The recipes are seasonal, all based on the huge variety of produce that came out of that little piece of Hackney and mostly easy to prepare, although not all the additional ingredients are easily available in rural Hampshire. They are accompanied by beautiful, slightly wistful photography which I love.

The recipe that caught my eye from the very beginning was one for green tomatoes. Not fried in the southern US style, but in a more Mediterranean fashion, with sweet red wine vinegar, garlic and chilli. The Husband and I experimented extensively with battered versions in the early days of our tomato growing attempts, based entirely on watching Fried Green Tomatoes at the Whistlestop Cafe, and let’s just say that we’ve felt they were best kept filed in the ‘interesting experiments’ section of our history together. However,  I’m always on the look out for a good green tomato recipe, and was interested to read the Clarks’ take on fried green tomatoes, with no batter anywhere. Having mentally bookmarked the recipe, I took the opportunity to make this dish earlier in the autumn, before we’d discovered the ‘ripen the green tomatoes in a drawer’ trick and after I had already chutney’ed more green tomatoes than I care to remember.

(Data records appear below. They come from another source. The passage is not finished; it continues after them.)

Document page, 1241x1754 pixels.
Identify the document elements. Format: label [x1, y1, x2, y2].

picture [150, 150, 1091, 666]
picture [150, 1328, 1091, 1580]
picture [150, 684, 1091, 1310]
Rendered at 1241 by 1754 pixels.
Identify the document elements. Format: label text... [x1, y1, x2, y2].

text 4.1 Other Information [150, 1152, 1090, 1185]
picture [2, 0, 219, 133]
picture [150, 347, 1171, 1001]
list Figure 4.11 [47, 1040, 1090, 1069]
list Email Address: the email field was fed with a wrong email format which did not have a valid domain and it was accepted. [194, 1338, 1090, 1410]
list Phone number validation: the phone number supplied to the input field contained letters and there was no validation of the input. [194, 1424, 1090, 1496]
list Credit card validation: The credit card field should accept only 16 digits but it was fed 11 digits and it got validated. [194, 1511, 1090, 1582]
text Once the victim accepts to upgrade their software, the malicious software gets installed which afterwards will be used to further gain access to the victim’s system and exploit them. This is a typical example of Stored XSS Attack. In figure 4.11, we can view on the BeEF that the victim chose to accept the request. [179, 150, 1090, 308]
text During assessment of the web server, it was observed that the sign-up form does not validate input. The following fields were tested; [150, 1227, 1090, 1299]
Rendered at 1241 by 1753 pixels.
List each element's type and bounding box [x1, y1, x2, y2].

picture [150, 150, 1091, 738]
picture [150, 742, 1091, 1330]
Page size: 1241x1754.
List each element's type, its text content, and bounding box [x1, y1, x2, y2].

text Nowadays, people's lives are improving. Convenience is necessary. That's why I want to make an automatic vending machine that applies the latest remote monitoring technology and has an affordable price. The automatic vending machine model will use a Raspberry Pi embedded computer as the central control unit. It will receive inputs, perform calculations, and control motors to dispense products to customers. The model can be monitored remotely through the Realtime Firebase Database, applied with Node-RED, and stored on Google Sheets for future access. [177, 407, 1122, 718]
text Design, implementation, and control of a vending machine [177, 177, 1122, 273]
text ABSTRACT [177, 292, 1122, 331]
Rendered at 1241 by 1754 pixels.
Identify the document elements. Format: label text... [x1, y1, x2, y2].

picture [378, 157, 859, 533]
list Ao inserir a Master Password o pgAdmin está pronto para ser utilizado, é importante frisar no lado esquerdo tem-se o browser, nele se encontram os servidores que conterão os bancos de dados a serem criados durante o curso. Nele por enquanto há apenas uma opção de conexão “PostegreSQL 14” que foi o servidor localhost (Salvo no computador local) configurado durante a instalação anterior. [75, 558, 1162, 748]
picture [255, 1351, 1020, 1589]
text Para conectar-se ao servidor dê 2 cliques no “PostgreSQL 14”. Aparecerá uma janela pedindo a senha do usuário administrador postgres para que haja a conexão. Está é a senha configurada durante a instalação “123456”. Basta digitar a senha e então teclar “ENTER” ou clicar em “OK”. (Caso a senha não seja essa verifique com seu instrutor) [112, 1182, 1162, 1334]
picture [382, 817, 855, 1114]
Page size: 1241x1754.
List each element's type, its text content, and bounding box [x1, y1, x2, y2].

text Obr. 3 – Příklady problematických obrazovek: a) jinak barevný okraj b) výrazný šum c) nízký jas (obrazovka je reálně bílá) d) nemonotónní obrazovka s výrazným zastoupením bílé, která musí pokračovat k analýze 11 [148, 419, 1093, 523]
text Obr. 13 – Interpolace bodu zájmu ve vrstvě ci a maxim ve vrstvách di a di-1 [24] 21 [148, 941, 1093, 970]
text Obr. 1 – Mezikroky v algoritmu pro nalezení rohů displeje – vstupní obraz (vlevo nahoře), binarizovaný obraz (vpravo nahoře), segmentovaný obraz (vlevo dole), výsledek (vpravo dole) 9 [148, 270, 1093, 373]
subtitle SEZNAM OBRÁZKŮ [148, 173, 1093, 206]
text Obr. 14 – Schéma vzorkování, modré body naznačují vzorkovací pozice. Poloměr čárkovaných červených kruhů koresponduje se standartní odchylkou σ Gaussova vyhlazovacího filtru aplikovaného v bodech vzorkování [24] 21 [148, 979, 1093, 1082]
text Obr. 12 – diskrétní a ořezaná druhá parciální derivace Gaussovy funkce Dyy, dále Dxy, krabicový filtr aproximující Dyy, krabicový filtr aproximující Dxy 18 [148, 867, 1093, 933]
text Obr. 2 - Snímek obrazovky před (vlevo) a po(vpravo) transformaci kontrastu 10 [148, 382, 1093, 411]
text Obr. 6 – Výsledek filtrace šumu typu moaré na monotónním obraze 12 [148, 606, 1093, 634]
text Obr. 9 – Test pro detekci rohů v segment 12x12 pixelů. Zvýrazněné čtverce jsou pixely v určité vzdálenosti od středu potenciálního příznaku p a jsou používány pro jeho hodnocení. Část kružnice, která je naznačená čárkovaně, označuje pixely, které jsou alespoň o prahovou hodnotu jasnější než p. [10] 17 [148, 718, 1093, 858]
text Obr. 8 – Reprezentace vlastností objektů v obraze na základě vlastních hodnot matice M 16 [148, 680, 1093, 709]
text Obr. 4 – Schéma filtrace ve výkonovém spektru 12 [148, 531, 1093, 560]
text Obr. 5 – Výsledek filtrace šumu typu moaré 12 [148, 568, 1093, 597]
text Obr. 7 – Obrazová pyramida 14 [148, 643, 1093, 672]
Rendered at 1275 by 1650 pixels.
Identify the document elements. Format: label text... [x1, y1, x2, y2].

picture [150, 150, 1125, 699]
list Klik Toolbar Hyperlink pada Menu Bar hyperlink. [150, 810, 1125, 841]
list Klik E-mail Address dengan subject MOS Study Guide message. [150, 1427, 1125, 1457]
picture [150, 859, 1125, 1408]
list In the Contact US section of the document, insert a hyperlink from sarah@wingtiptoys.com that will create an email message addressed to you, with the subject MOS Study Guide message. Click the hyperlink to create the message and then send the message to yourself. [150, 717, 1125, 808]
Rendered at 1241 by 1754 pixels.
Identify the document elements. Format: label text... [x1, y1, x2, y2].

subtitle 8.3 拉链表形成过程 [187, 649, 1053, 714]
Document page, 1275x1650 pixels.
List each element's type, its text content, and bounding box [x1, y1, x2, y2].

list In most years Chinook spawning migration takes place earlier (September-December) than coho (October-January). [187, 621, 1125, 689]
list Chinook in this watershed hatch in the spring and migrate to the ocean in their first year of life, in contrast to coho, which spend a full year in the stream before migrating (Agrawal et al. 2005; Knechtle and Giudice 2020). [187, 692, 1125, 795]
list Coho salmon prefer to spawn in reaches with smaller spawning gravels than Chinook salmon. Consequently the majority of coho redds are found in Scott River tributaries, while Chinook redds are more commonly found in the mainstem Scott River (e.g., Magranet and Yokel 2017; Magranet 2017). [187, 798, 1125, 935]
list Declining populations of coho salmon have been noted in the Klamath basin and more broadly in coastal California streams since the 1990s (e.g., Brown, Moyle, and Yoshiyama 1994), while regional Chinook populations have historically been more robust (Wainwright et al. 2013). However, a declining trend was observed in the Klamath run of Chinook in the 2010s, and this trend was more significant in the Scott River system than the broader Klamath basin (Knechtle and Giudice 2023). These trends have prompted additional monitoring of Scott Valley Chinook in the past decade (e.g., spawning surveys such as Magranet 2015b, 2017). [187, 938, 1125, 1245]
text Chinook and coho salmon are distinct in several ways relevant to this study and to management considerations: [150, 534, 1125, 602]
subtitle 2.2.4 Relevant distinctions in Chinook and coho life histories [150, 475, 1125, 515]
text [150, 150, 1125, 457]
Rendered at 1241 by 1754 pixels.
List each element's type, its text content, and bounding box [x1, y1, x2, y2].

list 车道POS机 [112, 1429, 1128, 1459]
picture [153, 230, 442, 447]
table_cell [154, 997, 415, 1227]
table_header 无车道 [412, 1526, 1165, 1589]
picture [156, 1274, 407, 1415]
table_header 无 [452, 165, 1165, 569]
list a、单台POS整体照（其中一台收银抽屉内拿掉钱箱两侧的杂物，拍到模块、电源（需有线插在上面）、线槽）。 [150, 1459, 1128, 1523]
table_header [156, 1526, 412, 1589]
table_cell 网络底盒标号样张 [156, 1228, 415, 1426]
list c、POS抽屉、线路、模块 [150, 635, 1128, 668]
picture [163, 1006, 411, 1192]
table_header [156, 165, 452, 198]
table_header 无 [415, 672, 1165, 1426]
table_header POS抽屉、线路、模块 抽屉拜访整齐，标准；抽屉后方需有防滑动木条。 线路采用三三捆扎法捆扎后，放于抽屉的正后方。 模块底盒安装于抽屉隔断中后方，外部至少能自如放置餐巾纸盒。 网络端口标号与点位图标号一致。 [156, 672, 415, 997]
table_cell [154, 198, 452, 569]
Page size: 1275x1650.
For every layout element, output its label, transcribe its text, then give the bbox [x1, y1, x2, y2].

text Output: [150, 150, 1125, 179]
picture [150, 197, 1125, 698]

It was very tasty, and while it didn't please all of those who ate it, I would definitely make it again - more than I can say for my attempts from years gone by. I couldn’t think of any way to improve on the recipe, and so emailed the publishers to ask if they would mind if I reproduced it directly from the book. I am very pleased to say that they were happy for me to do so, so here, from Moro East by Sam & Sam Clark (Ebury Press, £17.50) 

Fried Green Tomatoes with garlic and sweet vinegar
Serves 4


5 tbsps olive oil
800g green tomatoes, cut into 2-3 cm wedges
3 garlic cloves cut into matchsticks
2 pinches dried red chilli flakes
1 tsp roughly ground cumin
1 tbsp sweet red wine vinegar or Pedro Ximinez vinegar (or balsamic)




In a wide frying pan, heat the olive oil over a high heat. When just hot, add the tomatoes, cut side down, in a single layer, and fry for a few moments till browned on the first side. Turn over one by one to fry the second cut side. As soon as this starts to colour, shuffle the tomatoes round to make a little room for the garlic and one pinch of the chilli flakes, and the cumin, tucking the garlic in so it makes contact with the pan. Once the garlic is a light nut brown, season the dish with salt, pepper and the vinegar. 

Serve immediately or at room temperature sprinkled with the remaining chilli.


I'm adding this post to November's Bookmarked Recipes on the Tinned Tomatoes blog.